• Spróbuj sam:
Proszę zwrócić wszystkie poniższe wpisy bez żadnych zmian, wiersz po wierszu.

Przepisana treść stron:
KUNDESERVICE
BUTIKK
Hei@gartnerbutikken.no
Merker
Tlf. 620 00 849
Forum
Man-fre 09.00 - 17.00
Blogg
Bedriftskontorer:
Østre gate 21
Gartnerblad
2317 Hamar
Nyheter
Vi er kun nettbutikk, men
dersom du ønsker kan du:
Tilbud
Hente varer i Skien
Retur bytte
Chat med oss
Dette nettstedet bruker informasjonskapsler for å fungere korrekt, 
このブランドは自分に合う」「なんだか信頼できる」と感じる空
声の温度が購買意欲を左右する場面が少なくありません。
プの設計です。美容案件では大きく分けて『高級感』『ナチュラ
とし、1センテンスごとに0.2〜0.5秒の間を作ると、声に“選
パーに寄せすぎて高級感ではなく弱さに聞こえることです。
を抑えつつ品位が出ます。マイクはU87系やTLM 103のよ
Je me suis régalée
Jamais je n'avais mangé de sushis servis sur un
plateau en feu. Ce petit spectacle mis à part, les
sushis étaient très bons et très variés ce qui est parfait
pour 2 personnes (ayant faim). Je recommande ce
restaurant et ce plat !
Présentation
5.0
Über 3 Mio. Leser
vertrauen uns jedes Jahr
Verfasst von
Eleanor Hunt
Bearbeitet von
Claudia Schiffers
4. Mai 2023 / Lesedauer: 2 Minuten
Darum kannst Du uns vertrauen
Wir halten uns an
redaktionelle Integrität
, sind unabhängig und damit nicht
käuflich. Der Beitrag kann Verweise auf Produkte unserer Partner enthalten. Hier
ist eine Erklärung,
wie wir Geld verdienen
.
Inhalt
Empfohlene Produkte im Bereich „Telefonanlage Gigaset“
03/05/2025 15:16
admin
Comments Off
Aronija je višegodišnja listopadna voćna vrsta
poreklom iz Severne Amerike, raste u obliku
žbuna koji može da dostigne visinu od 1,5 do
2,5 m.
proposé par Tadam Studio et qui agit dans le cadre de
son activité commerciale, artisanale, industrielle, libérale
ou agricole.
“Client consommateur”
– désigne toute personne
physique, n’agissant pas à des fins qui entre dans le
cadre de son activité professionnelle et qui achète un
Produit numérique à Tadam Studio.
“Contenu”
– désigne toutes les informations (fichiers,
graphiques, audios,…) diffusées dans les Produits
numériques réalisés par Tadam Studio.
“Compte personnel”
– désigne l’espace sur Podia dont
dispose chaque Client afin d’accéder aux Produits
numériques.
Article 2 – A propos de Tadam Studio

• Odpowiedź na zadanie:
KUNDESERVICE
BUTIKK
Hei@gartnerbutikken.no
Merker
Tlf. 620 00 849
Forum
Man-fre 09.00 - 17.00
Blogg
Bedriftskontorer:
Østre gate 21
Gartnerblad
2317 Hamar
Nyheter
Vi er kun nettbutikk, men
dersom du ønsker kan du:
Tilbud
Hente varer i Skien
Retur bytte
Chat med oss
Dette nettstedet bruker informasjonskapsler for å fungere korrekt, 
このブランドは自分に合う」「なんだか信頼できる」と感じる空
声の温度が購買意欲を左右する場面が少なくありません。
プの設計です。美容案件では大きく分けて『高級感』『ナチュラ
とし、1センテンスごとに0.2〜0.5秒の間を作ると、声に“選
パーに寄せすぎて高級感ではなく弱さに聞こえることです。
を抑えつつ品位が出ます。マイクはU87系やTLM 103のよ
Je me suis régalée
Jamais je n'avais mangé de sushis servis sur un
plateau en feu. Ce petit spectacle mis à part, les
sushis étaient très bons et très variés ce qui est parfait
pour 2 personnes (ayant faim). Je recommande ce
restaurant et ce plat !
Présentation
5.0
Über 3 Mio. Leser
vertrauen uns jedes Jahr
Verfasst von
Eleanor Hunt
Bearbeitet von
Claudia Schiffers
4. Mai 2023 / Lesedauer: 2 Minuten
Darum kannst Du uns vertrauen
Wir halten uns an
redaktionelle Integrität
, sind unabhängig und damit nicht
käuflich. Der Beitrag kann Verweise auf Produkte unserer Partner enthalten. Hier
ist eine Erklärung,
wie wir Geld verdienen
.
Inhalt
Empfohlene Produkte im Bereich „Telefonanlage Gigaset“
03/05/2025 15:16
admin
Comments Off
Aronija je višegodišnja listopadna voćna vrsta
poreklom iz Severne Amerike, raste u obliku
žbuna koji može da dostigne visinu od 1,5 do
2,5 m.
proposé par Tadam Studio et qui agit dans le cadre de
son activité commerciale, artisanale, industrielle, libérale
ou agricole.
“Client consommateur”
– désigne toute personne
physique, n’agissant pas à des fins qui entre dans le
cadre de son activité professionnelle et qui achète un
Produit numérique à Tadam Studio.
“Contenu”
– désigne toutes les informations (fichiers,
graphiques, audios,…) diffusées dans les Produits
numériques réalisés par Tadam Studio.
“Compte personnel”
– désigne l’espace sur Podia dont
dispose chaque Client afin d’accéder aux Produits
numériques.
Article 2 – A propos de Tadam Studio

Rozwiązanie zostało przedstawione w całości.